▶ _What you have to do_
The lines to be extracted run from the start of the listing through the line containing "[934,543,1017,562] are equal."; copy them exactly and nothing else.

▶ _Data in this exercise_

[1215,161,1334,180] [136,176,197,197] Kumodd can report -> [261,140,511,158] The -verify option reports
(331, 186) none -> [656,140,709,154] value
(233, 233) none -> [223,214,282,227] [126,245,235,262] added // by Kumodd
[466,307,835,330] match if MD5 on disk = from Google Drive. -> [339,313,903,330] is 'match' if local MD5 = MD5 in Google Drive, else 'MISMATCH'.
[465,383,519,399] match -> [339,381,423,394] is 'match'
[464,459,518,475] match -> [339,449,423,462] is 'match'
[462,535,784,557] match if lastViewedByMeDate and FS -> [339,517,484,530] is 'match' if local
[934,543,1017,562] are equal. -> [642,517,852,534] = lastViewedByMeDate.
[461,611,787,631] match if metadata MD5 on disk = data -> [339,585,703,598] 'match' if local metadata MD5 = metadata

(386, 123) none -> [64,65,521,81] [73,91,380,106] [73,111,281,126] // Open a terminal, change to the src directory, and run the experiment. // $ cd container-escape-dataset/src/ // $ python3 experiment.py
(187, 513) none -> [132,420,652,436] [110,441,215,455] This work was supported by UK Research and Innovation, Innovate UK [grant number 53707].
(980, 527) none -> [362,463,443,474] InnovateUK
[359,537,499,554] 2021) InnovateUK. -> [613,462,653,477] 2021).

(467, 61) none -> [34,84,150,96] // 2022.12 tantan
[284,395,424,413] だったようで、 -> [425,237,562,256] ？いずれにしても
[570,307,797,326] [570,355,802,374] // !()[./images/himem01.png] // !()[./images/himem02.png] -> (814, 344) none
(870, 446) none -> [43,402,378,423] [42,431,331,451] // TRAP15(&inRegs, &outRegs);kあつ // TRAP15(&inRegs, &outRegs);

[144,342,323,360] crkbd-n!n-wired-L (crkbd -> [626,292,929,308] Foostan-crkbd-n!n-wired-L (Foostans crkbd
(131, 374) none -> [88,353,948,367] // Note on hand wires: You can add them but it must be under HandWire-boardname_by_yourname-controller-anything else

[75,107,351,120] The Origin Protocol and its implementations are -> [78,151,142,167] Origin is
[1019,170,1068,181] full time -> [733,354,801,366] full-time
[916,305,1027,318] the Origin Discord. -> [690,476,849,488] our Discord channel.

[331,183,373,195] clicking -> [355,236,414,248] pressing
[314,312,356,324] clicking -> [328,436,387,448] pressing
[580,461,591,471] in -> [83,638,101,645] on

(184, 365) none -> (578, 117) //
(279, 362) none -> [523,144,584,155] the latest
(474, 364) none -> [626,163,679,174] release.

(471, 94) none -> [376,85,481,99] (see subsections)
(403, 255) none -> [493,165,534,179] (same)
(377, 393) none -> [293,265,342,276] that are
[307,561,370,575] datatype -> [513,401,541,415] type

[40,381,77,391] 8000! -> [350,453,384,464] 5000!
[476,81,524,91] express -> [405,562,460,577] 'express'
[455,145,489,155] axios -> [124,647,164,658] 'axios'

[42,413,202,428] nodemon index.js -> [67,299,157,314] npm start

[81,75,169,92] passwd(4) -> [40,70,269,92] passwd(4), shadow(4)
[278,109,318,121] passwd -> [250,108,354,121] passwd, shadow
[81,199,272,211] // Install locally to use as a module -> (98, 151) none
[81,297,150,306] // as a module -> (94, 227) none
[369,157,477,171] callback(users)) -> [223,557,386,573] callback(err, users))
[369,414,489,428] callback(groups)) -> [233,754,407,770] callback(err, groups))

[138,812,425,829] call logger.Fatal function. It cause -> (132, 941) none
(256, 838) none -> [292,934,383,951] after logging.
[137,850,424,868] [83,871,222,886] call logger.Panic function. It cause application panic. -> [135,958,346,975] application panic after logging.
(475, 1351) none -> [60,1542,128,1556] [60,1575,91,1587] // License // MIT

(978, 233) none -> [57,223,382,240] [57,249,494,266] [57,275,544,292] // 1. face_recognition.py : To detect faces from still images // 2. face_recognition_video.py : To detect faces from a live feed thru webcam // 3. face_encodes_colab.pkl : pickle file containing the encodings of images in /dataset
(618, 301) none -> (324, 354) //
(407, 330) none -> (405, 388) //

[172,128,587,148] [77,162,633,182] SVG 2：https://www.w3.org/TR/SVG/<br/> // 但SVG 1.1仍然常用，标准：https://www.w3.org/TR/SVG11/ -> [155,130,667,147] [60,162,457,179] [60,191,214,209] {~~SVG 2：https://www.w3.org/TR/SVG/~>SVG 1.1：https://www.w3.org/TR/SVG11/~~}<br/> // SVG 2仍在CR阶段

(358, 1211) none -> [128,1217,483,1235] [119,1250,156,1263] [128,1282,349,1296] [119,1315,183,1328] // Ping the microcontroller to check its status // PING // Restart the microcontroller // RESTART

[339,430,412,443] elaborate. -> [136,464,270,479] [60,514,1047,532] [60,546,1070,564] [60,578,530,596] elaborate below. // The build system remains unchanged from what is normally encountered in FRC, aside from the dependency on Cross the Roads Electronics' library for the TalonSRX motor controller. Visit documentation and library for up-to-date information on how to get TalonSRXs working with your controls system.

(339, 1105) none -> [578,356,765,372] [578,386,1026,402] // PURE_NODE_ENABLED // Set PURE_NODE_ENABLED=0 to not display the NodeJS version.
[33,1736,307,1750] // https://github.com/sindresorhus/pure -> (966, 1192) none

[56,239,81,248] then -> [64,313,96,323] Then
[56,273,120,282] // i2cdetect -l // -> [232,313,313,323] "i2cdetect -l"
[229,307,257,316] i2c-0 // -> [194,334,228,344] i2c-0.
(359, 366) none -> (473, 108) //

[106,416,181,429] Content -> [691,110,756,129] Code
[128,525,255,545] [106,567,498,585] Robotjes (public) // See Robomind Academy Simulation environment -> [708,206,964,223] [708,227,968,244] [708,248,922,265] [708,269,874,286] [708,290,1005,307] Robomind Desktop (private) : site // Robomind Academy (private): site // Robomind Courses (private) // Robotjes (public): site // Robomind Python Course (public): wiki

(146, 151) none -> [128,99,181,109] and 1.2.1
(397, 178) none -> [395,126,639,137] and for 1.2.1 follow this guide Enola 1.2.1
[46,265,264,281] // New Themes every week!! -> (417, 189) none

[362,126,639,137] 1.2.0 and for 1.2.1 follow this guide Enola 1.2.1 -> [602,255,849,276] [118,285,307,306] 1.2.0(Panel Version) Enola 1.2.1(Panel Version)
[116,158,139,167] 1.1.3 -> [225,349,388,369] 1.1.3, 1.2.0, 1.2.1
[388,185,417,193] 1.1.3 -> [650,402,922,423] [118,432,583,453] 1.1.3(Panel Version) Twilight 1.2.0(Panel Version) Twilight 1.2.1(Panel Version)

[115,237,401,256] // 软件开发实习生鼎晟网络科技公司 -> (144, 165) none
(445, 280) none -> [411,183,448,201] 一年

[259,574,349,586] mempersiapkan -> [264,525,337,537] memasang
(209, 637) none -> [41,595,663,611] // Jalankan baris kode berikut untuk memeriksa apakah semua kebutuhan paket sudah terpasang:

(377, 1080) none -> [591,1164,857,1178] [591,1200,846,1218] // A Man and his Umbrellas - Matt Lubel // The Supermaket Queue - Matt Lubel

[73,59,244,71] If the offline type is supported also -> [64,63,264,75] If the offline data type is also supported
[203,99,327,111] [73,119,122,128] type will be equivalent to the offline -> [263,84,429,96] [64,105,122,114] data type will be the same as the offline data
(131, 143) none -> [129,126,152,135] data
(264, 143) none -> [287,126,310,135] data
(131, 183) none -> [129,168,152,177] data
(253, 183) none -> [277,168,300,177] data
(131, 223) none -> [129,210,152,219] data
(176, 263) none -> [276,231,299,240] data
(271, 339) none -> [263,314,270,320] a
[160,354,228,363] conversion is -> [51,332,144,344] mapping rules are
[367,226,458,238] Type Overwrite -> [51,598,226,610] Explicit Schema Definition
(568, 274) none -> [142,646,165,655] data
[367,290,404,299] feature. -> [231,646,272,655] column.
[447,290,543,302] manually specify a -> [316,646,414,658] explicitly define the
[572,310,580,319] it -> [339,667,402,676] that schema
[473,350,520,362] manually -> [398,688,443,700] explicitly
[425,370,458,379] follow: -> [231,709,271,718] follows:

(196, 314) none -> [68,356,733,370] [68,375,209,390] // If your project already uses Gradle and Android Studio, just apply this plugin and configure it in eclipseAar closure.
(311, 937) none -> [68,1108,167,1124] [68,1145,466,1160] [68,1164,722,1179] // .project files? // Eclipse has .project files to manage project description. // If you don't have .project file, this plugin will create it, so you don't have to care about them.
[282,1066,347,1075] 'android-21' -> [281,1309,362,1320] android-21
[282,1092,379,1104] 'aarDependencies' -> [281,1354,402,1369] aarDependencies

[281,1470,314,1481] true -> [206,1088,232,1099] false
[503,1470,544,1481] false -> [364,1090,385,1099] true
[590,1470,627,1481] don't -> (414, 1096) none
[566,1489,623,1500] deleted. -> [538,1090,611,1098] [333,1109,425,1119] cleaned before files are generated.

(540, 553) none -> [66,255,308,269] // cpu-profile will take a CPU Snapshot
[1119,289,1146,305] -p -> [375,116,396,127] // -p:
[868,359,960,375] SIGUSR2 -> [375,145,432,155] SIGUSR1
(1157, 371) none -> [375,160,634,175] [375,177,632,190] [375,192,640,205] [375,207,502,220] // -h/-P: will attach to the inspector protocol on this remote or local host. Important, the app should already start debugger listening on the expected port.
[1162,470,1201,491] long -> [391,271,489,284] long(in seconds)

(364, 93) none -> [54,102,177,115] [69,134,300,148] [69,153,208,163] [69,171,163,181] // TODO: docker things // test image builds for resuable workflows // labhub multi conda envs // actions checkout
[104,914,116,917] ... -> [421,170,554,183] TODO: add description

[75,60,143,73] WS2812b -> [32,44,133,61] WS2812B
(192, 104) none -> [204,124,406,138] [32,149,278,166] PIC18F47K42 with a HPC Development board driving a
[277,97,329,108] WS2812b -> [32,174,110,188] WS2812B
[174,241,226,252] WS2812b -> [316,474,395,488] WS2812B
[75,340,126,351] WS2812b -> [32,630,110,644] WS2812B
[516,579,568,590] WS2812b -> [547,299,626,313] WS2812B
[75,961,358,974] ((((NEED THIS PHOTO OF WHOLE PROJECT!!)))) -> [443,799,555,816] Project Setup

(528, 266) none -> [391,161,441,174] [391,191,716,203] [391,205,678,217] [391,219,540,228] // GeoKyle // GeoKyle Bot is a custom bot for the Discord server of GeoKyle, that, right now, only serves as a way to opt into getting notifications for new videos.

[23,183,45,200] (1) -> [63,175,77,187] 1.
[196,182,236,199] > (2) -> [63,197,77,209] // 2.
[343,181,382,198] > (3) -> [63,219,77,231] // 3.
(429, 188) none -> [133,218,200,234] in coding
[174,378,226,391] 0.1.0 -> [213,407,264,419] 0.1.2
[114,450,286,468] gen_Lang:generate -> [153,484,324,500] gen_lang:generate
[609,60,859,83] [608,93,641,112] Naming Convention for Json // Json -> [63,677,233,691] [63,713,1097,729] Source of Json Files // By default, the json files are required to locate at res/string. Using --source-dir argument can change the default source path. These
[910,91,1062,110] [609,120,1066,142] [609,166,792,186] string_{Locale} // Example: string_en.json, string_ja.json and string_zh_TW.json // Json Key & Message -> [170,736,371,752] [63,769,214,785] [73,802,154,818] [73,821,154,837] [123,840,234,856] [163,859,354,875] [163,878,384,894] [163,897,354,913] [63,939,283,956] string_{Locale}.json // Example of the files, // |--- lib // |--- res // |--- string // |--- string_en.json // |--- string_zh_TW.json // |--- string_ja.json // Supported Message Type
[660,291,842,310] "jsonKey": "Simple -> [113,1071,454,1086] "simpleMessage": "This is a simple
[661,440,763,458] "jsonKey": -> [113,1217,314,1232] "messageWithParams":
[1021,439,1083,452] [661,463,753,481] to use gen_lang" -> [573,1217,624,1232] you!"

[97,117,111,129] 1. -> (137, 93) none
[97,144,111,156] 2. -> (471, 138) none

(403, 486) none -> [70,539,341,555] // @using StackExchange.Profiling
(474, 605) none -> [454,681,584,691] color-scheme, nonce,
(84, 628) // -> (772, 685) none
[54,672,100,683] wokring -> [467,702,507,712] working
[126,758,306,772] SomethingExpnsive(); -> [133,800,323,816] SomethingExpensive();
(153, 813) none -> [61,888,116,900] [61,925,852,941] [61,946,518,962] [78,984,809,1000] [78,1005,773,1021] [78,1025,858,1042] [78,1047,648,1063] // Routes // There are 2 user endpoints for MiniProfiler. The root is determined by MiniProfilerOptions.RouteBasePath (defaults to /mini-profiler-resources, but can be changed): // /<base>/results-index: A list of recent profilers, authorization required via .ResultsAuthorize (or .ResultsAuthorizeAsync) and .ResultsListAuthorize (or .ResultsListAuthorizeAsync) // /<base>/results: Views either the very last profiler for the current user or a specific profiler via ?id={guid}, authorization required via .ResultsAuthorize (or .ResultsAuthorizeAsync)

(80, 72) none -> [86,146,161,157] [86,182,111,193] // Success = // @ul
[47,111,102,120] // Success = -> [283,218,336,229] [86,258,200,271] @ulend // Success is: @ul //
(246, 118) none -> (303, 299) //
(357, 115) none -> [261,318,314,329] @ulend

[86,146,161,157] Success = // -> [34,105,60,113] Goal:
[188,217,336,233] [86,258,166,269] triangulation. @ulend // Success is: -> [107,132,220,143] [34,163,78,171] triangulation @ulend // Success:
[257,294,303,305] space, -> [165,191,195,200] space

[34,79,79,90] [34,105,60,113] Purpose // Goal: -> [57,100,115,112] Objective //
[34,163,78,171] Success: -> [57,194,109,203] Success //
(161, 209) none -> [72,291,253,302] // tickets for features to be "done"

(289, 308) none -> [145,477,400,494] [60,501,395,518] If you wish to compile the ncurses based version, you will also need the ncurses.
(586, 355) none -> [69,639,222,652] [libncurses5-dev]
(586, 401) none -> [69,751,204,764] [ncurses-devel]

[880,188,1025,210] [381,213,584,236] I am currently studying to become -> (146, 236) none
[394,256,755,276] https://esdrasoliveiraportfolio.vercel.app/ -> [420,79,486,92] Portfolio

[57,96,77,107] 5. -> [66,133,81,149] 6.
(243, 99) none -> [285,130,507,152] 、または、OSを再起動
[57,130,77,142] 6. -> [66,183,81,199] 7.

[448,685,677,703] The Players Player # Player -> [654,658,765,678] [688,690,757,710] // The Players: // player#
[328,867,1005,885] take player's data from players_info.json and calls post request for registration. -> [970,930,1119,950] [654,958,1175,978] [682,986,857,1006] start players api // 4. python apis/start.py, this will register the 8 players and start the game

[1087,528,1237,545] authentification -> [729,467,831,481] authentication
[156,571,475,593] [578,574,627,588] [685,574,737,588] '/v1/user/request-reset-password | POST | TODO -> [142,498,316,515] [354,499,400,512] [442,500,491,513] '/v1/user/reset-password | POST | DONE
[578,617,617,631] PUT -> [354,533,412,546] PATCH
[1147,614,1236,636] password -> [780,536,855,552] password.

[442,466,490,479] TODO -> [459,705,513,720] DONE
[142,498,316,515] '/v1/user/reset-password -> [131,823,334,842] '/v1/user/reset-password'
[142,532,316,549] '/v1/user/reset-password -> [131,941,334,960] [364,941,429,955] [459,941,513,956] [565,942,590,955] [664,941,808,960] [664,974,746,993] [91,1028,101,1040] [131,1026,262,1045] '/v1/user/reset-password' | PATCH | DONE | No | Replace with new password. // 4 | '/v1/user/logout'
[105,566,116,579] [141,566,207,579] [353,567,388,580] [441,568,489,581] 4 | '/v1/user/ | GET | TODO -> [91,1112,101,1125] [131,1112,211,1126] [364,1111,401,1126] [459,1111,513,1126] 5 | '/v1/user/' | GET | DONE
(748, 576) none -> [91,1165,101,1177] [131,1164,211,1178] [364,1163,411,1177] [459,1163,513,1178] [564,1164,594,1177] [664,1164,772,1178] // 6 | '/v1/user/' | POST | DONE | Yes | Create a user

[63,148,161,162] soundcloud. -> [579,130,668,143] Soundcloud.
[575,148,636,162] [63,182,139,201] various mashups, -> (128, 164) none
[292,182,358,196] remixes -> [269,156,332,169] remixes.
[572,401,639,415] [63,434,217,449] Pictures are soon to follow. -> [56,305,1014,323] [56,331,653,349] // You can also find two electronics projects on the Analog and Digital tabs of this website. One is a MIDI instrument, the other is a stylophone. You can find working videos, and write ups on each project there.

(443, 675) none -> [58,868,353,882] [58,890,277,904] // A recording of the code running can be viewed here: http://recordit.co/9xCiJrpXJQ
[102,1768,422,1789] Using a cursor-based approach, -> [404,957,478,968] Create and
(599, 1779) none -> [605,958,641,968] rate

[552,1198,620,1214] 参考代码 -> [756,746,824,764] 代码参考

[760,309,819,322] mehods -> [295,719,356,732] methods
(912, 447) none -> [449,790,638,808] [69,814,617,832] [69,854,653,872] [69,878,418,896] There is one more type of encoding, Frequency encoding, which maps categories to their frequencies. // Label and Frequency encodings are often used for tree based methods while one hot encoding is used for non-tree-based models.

▶ _Written response_
[1215,161,1334,180] [136,176,197,197] Kumodd can report -> [261,140,511,158] The -verify option reports
(331, 186) none -> [656,140,709,154] value
(233, 233) none -> [223,214,282,227] [126,245,235,262] added // by Kumodd
[466,307,835,330] match if MD5 on disk = from Google Drive. -> [339,313,903,330] is 'match' if local MD5 = MD5 in Google Drive, else 'MISMATCH'.
[465,383,519,399] match -> [339,381,423,394] is 'match'
[464,459,518,475] match -> [339,449,423,462] is 'match'
[462,535,784,557] match if lastViewedByMeDate and FS -> [339,517,484,530] is 'match' if local
[934,543,1017,562] are equal. -> [642,517,852,534] = lastViewedByMeDate.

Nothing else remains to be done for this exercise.